Collect at least 1000 tweets from accounts with consistent posting styles, and filter for high engagement examples. Remove irrelevant or low-quality content, and clean out any sensitive or private info.
What should I do after generating a character file?
Review and manually adjust the generated files, add specific behavioral examples, and fine-tune the system prompts for optimal outcomes.
What are best practices for fine-tuning?
Start with test runs to validate your data, then closely monitor training metrics and thoroughly evaluate outputs before deployment.
How can I make my agent's responses more natural/less bot-like?
Fine-tune the character's bio, lore, and post examples in the character file. Consider using different model providers and adjusting interaction settings. Some models (like DeepSeek) are noted for more natural responses.

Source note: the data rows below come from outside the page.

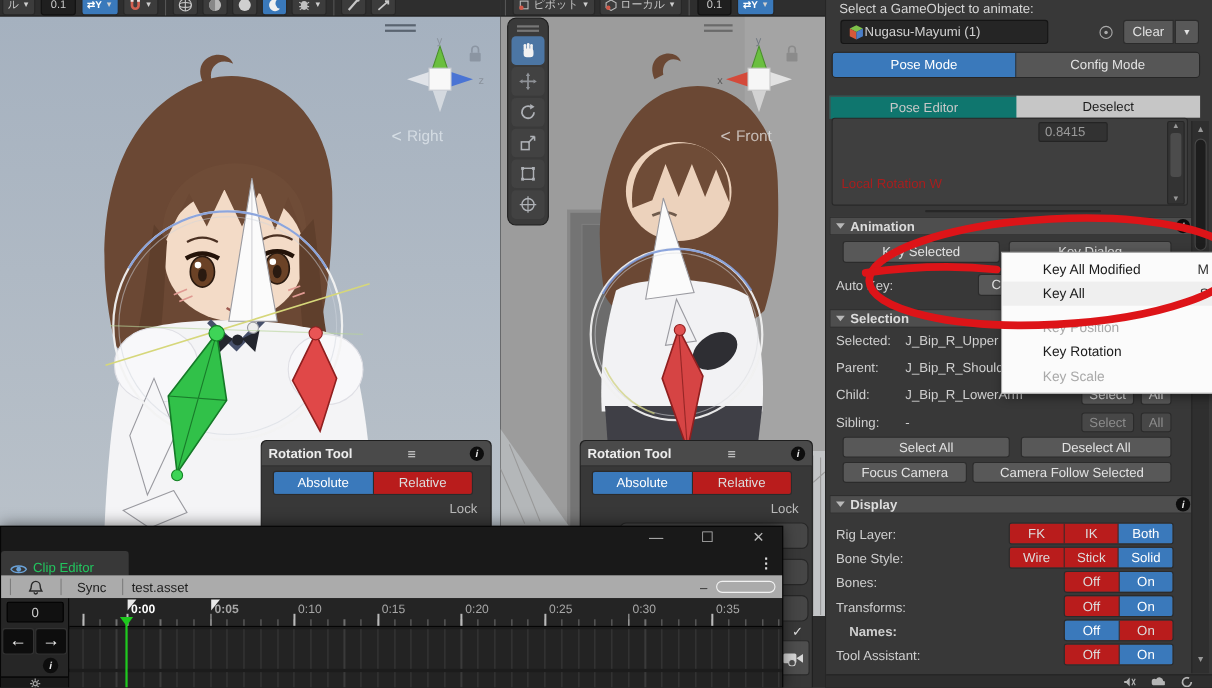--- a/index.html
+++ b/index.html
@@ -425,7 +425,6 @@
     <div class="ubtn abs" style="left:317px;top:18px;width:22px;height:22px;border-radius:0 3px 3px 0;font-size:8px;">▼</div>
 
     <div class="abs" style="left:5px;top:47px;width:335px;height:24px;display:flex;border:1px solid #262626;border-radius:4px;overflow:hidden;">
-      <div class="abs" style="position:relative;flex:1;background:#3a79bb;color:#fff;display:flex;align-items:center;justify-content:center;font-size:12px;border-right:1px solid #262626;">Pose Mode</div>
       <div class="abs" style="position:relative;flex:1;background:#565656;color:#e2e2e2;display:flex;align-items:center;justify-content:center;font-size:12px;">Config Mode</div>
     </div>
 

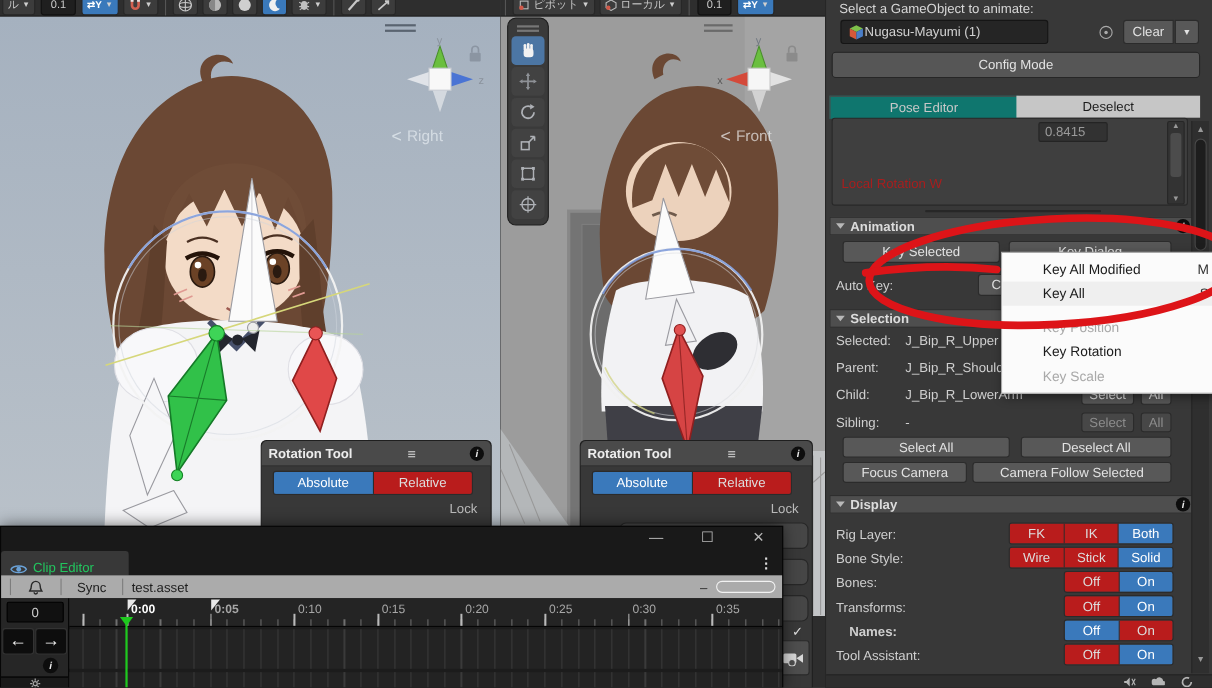--- a/index.html
+++ b/index.html
@@ -428,7 +428,7 @@
       <div class="abs" style="position:relative;flex:1;background:#565656;color:#e2e2e2;display:flex;align-items:center;justify-content:center;font-size:12px;">Config Mode</div>
     </div>
 
-    <div class="tab" style="left:3px;width:170px;background:#0f766e;border:1px solid #4a4a4a;border-bottom:0;color:#c8c8c8;">Pose Editor</div>
+    <div class="tab" style="left:3px;width:170px;background:#000000;border:1px solid #4a4a4a;border-bottom:0;color:#c8c8c8;padding-left:11px;">Pose Editor</div>
     <div class="tab" style="left:173px;width:167px;background:#c6c6c6;color:#1c1c1c;">Deselect</div>
 
     <div class="abs" style="left:5px;top:107px;width:324px;height:80px;background:#3f3f3f;border:1px solid #282828;border-radius:3px;">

Why am I getting Twitter authentication failures?
Double-check your credentials in .env file, ensure your email is verified, and try adding rate limiting breaks between authentication attempts.
Why isn't my data collection working?
Verify your network connectivity is stable, confirm the target account is public, and try increasing the retry parameters in your configuration.
What should I do if I get fine-tuning errors?
First validate your JSONL file format is correct, then check your API key has proper permissions, and monitor any rate limits that may be affecting the process.